Iowa County Employee Injured at Dangerous, Unguarded and Skewed Crossing
(Kellogg, Iowa – July 7, 2014)
Late Monday afternoon at about 4:30 P.M. CDT, a veteran employee was injured when his road maintenance machine was hit by a westbound Iowa Interstate Railroad freight train that came from behind a large grain elevator and tree adjacent to the questionably-designed, dangerous, unguarded, skewed and obscured crossing of what is listed as Market Street on Federal Railroad Administration records, but is really an extension of either 19th Street East or Main Street, Jasper County, IA.

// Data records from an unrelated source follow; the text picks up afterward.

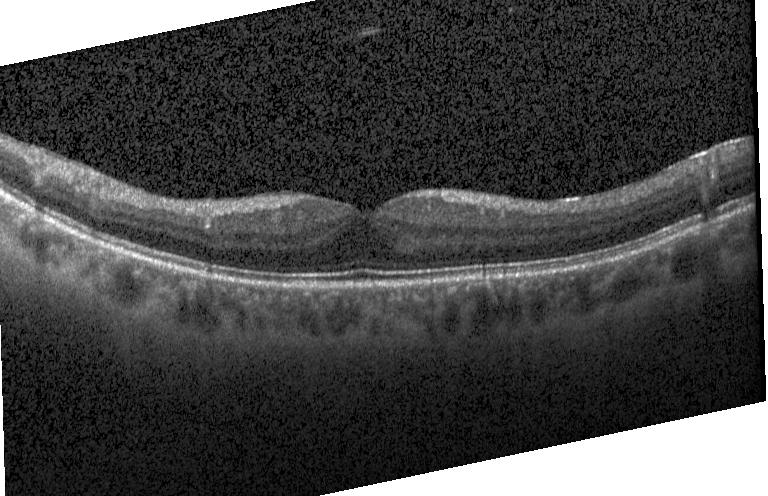

Spectral-domain OCT; instrument: Heidelberg Spectralis; retinal OCT B-scan. This B-scan demonstrates no choroidal neovascularization, diabetic macular edema, or drusen.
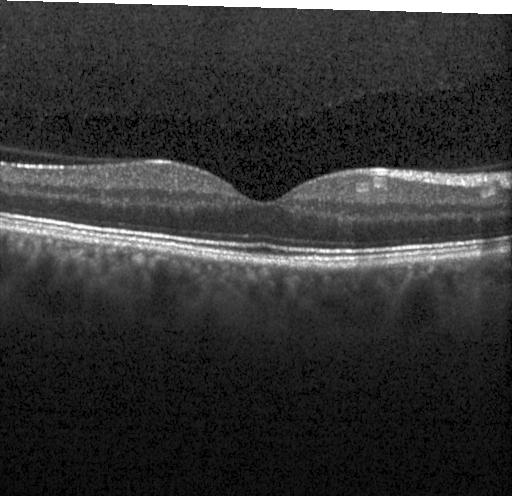 Optical coherence tomography B-scan — Macular OCT: no choroidal neovascularization, diabetic macular edema, or drusen.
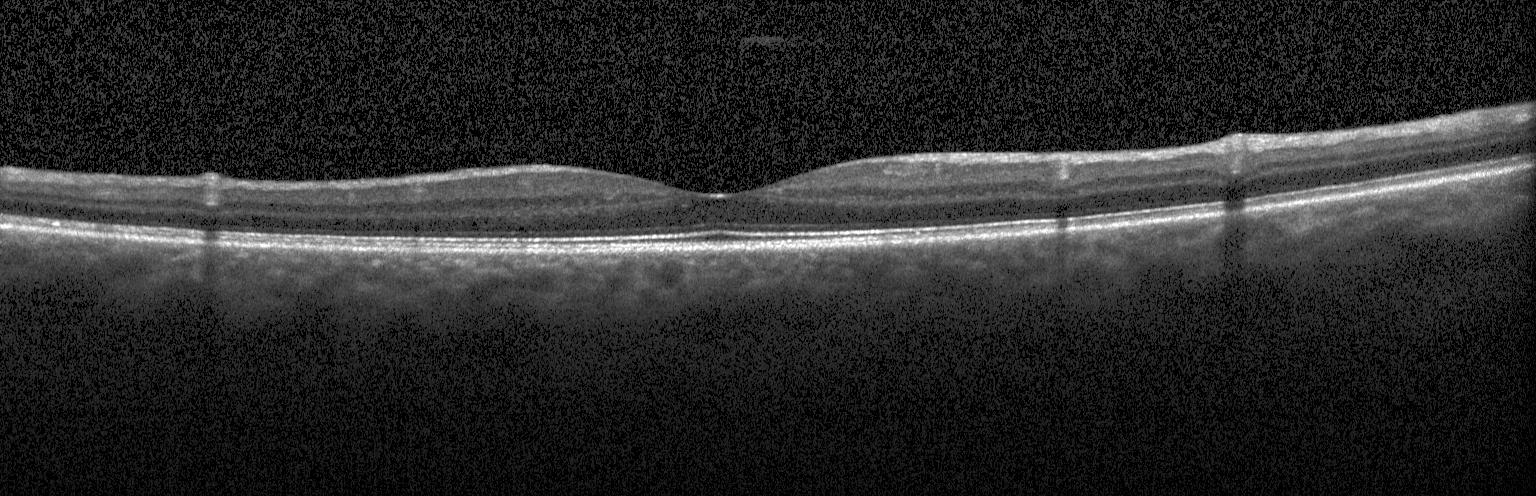
Retinal OCT cross-section. Heidelberg Spectralis. SD-OCT — OCT finding: no evidence of choroidal neovascularization, diabetic macular edema, or drusen.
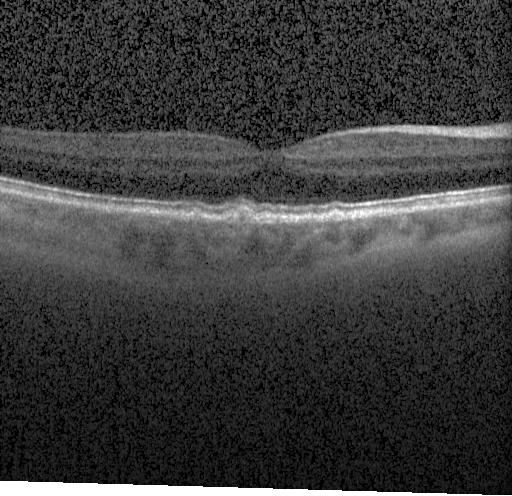 Spectral-domain OCT; Heidelberg Spectralis OCT system; fovea-centered; retinal OCT B-scan. Finding: drusen.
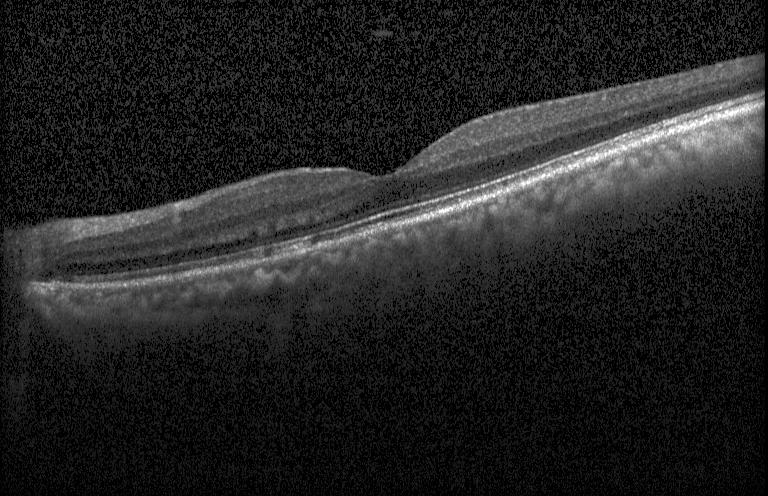
OCT finding: no choroidal neovascularization, diabetic macular edema, or drusen.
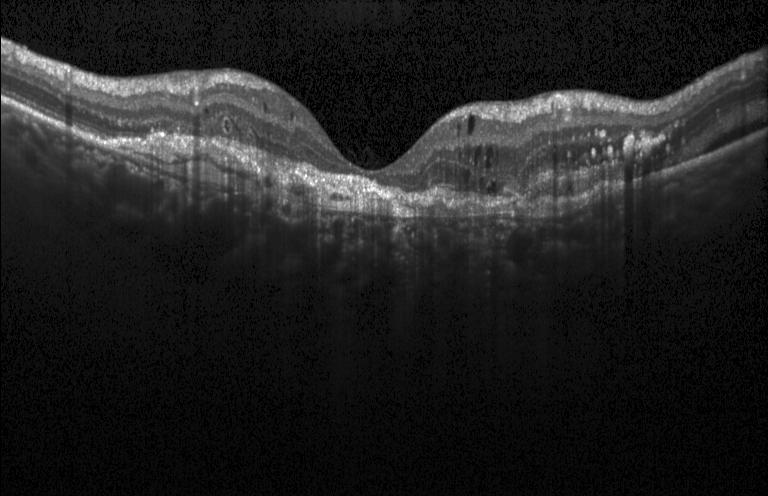

Assessment: a choroidal neovascular membrane.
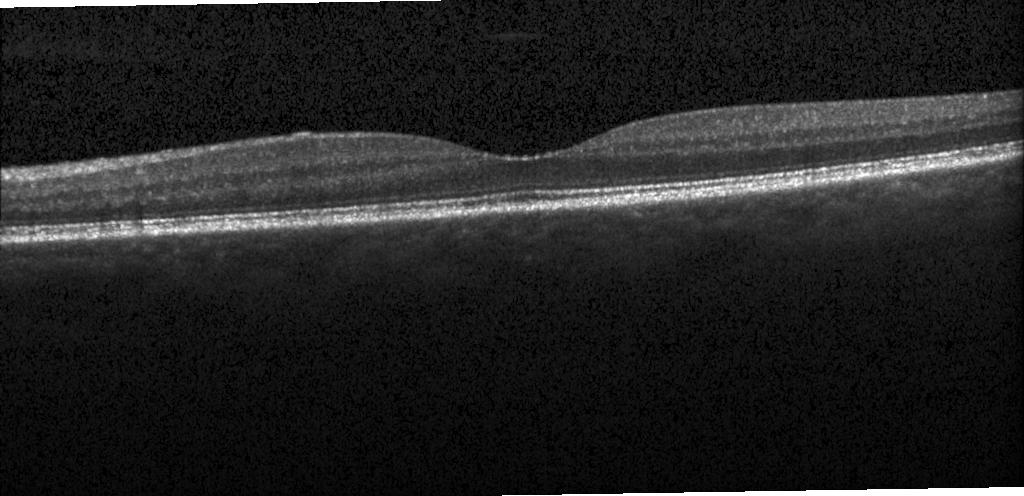
Macular OCT: no choroidal neovascularization, no diabetic macular edema, and no drusen.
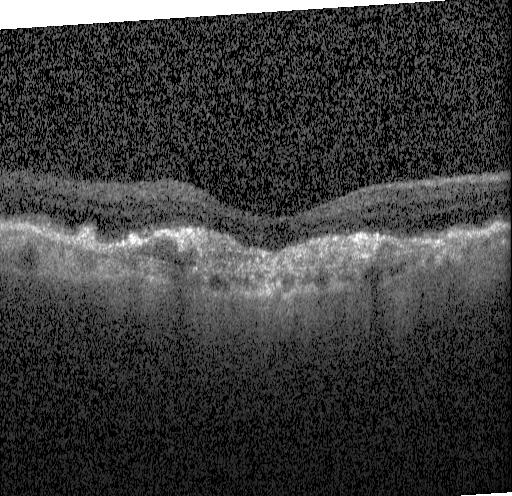 OCT line scan. Heidelberg Spectralis. Spectral-domain OCT. Horizontal scan through the fovea — Diagnosis: CNV.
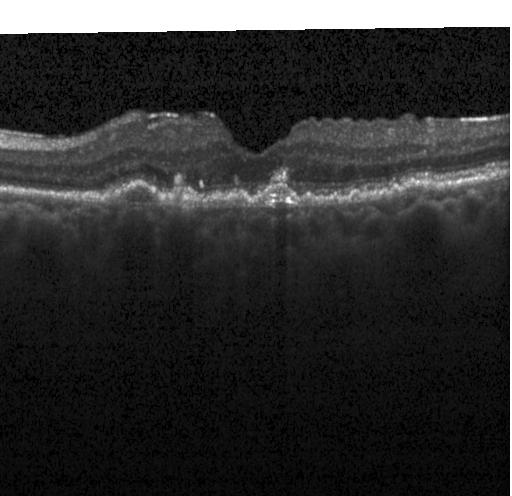
Optical coherence tomography B-scan. Spectral-domain OCT
OCT finding: CNV.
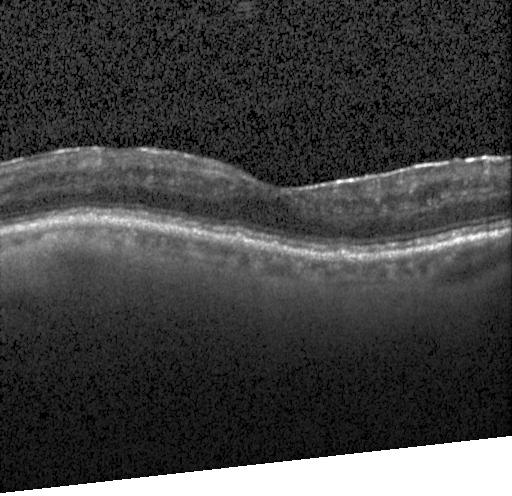 Spectral-domain OCT, retinal OCT cross-section, through the macula. Finding: multiple drusen.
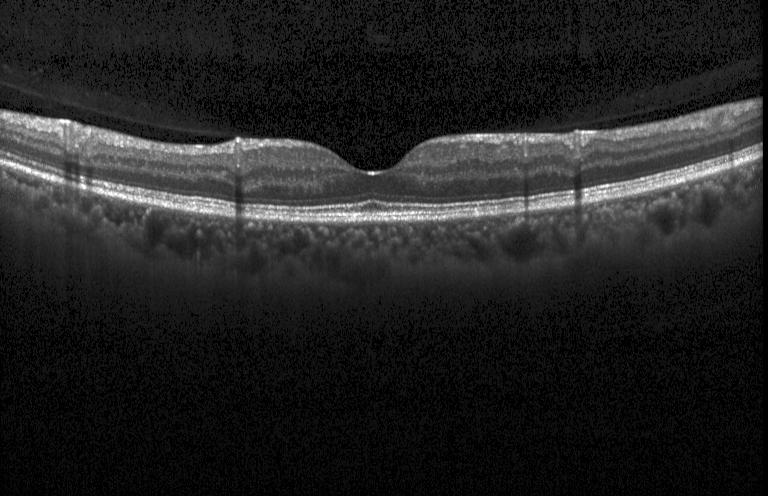

Optical coherence tomography scan
Impression: no evidence of CNV, DME, or drusen.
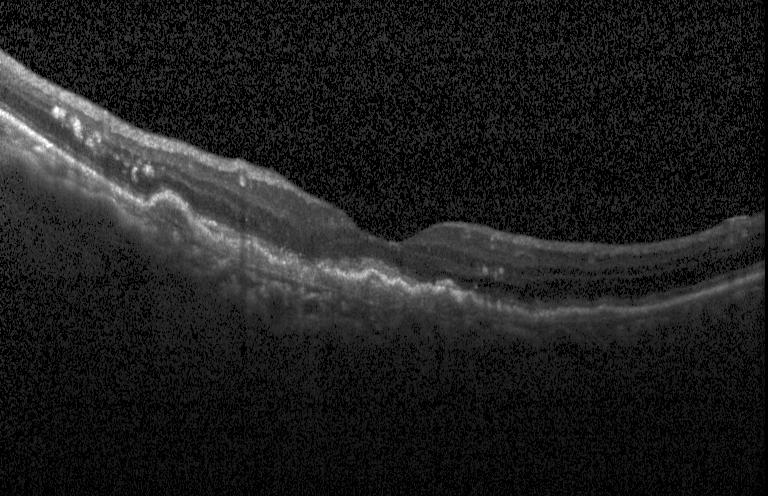

OCT line scan. Heidelberg Spectralis. Spectral-domain OCT
Assessment: a choroidal neovascular membrane.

Rick Rawlins, 55, of Kellogg, IA was negotiating the machine across a “C” shaped crossing that connects three streets, when he and the road maintainer were hit by the train, one of four which cross there daily at maximum allowable speeds of 40 mph. The crossing has zero active protective devices such as the crossing gates, bells and flashing lights that, if operating properly, would certainly have prevented the near-fatal accident. Both Iowa Interstate Railroad and Operation Lifesaver know lights and gates are the most effective type of protection at railroad crossings. Studies that have been conducted over fifty years ago confirm that lights and gates offer the ability to drastically reduce the number of vehicle/train accidents by as much as 96%
Employees of the nearby Heartland Cooperative grain elevator and crew members of the IAIS RR freight train were able to keep the victim stable until Kellogg EMS and Fire Dept. personnel arrived to treat him at the scene. According to a news release from Jasper County Sheriff John Halferty, Rawlins was then rushed to an area hospital by Kellogg Ambulance.
How the crossing has escaped being the site of more crossing collisions in the past is nothing short of miraculous with its multiple road connections and aforementioned idiosyncrasies, but it can no longer claim such a distinction.